── Data ──
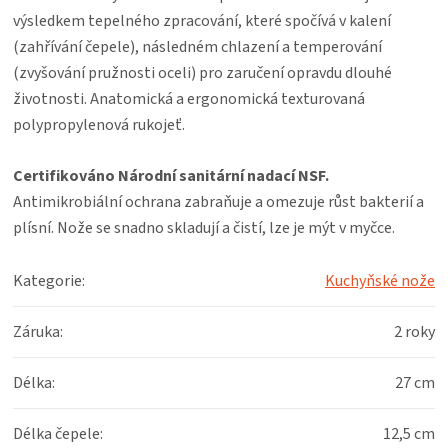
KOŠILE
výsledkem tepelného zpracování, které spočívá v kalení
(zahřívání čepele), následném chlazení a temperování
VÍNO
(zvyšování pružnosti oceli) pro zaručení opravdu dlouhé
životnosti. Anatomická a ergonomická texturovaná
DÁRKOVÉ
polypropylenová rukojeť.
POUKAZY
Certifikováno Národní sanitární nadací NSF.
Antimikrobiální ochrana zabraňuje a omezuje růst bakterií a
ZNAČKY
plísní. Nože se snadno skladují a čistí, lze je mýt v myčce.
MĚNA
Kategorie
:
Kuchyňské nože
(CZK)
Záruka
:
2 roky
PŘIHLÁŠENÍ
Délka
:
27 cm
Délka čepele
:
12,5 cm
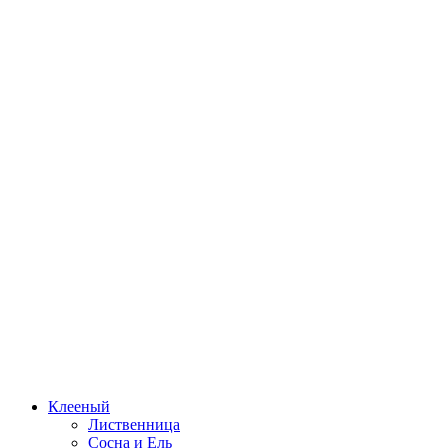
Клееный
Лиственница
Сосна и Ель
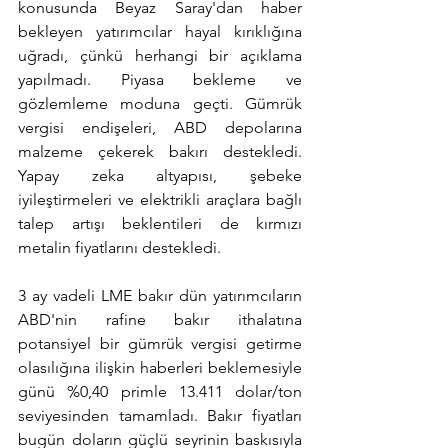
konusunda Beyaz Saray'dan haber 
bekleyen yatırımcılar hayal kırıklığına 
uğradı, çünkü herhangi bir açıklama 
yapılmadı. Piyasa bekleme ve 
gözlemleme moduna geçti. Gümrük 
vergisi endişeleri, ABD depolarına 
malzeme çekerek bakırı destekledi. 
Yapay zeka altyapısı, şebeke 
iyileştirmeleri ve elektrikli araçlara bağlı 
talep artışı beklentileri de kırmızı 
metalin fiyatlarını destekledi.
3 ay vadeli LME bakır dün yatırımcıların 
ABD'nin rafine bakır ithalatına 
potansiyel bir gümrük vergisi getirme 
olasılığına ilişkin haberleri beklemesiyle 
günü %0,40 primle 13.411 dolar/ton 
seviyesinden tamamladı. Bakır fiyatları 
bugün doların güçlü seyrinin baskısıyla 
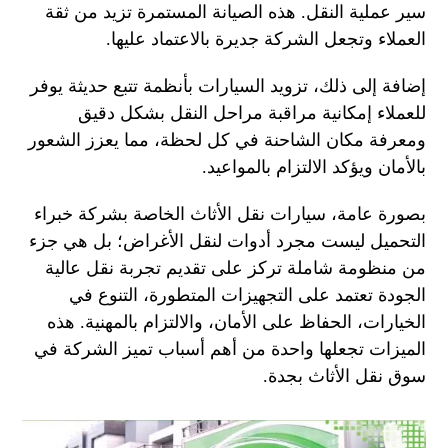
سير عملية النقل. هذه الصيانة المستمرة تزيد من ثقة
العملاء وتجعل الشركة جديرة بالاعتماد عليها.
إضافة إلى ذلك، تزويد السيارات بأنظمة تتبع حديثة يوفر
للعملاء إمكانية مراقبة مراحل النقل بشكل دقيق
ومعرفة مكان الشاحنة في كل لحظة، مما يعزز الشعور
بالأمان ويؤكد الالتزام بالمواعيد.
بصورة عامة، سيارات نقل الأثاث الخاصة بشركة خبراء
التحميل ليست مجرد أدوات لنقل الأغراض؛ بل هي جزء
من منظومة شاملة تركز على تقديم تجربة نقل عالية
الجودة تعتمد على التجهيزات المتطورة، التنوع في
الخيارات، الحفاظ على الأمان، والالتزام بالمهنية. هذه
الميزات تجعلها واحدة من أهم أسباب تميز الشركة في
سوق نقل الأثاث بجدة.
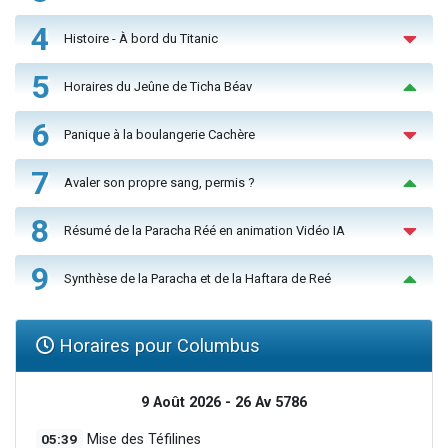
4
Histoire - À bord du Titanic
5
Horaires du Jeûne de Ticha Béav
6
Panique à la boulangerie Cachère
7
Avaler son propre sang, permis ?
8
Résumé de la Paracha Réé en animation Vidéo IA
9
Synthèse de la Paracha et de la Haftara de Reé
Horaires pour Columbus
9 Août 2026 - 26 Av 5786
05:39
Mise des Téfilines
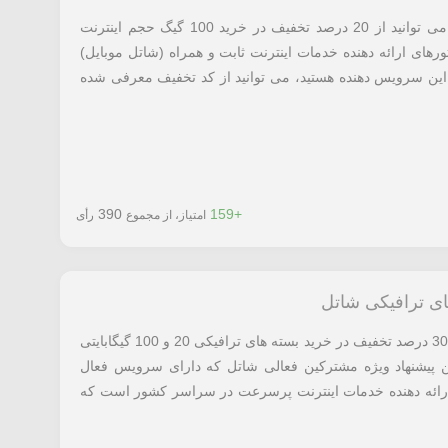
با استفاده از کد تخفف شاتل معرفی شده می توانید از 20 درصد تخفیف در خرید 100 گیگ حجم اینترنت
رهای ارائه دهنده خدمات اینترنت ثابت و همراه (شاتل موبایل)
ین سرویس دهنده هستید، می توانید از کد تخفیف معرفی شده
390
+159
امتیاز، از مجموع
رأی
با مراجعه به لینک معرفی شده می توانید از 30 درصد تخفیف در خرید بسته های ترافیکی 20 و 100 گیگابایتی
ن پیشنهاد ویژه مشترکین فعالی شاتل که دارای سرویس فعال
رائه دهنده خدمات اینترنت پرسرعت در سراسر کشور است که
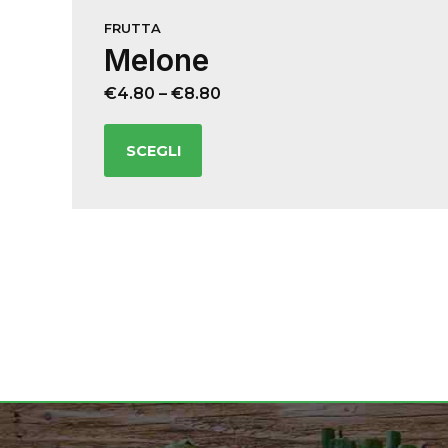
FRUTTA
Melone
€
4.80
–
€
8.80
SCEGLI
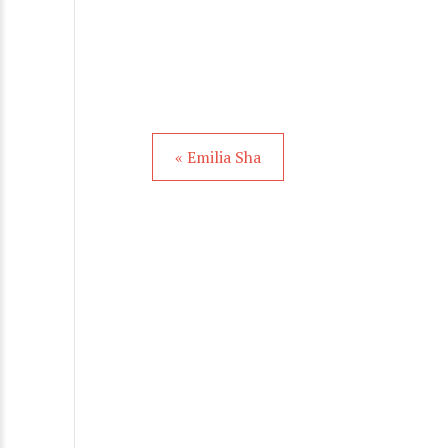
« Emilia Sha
───
── Data ──
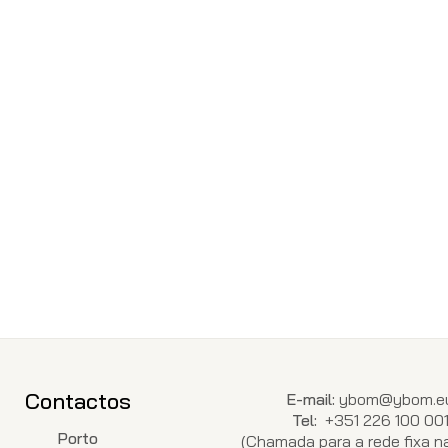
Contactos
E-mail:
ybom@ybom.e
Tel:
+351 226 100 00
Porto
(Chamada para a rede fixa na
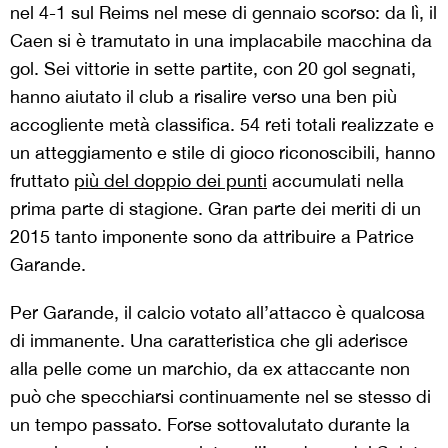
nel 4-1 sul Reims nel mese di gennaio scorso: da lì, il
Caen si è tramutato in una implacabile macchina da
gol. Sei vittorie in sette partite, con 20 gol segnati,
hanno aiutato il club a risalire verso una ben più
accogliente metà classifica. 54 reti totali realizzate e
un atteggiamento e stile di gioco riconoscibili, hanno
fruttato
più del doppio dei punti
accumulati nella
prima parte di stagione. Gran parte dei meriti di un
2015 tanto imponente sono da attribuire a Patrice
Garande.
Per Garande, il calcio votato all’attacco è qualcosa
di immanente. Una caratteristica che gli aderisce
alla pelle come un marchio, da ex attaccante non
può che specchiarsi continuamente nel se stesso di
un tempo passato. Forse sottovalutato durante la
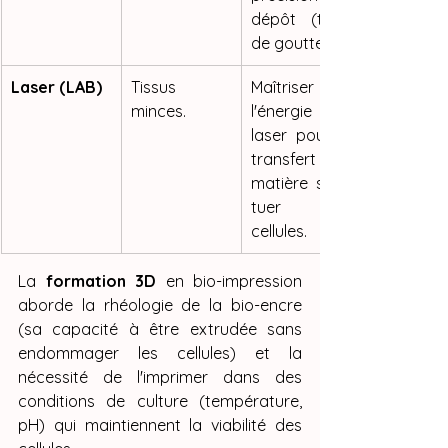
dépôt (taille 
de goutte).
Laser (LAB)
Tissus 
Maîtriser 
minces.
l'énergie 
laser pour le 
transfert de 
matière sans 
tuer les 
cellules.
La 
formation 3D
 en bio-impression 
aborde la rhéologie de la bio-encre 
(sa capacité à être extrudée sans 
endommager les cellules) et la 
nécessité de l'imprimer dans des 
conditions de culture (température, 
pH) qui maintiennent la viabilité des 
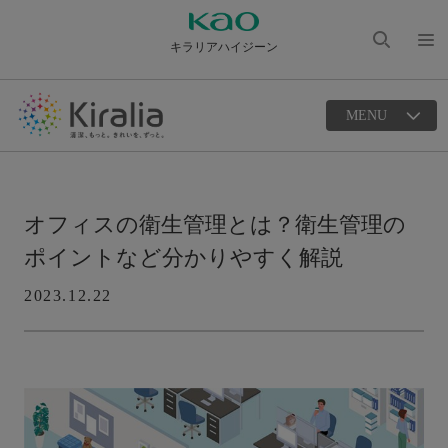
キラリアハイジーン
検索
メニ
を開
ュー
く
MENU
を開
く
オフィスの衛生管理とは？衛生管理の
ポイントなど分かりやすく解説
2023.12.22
───
• Instructions to follow: Skip every picture, and restate word for word only the lines above from the line containing "günü %0,40 primle 13.411 dolar/ton" to the line containing "التحميل ليست مجرد", both of them included.

• Solution to the problem:
günü %0,40 primle 13.411 dolar/ton 
seviyesinden tamamladı. Bakır fiyatları 
bugün doların güçlü seyrinin baskısıyla 
سير عملية النقل. هذه الصيانة المستمرة تزيد من ثقة
العملاء وتجعل الشركة جديرة بالاعتماد عليها.
إضافة إلى ذلك، تزويد السيارات بأنظمة تتبع حديثة يوفر
للعملاء إمكانية مراقبة مراحل النقل بشكل دقيق
ومعرفة مكان الشاحنة في كل لحظة، مما يعزز الشعور
بالأمان ويؤكد الالتزام بالمواعيد.
بصورة عامة، سيارات نقل الأثاث الخاصة بشركة خبراء
التحميل ليست مجرد أدوات لنقل الأغراض؛ بل هي جزء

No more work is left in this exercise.